§ **Activity**
Copy out the full listing exactly, omitting any picture it contains.

§ **Available data**
== == ==
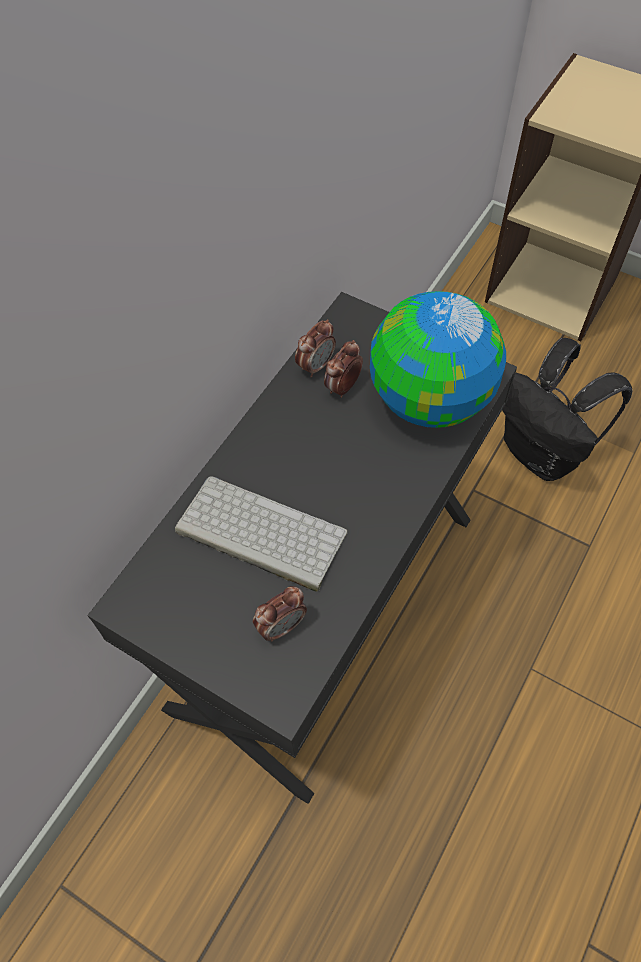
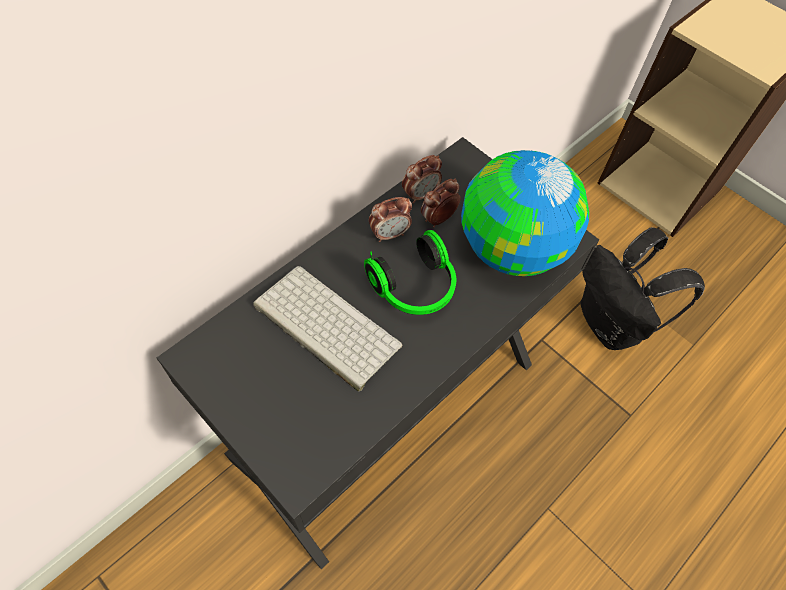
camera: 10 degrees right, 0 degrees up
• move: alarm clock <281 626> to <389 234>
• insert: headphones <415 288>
== == ==
§ **Your response**
camera: 10 degrees right, 0 degrees up
• move: alarm clock <281 626> to <389 234>
• insert: headphones <415 288>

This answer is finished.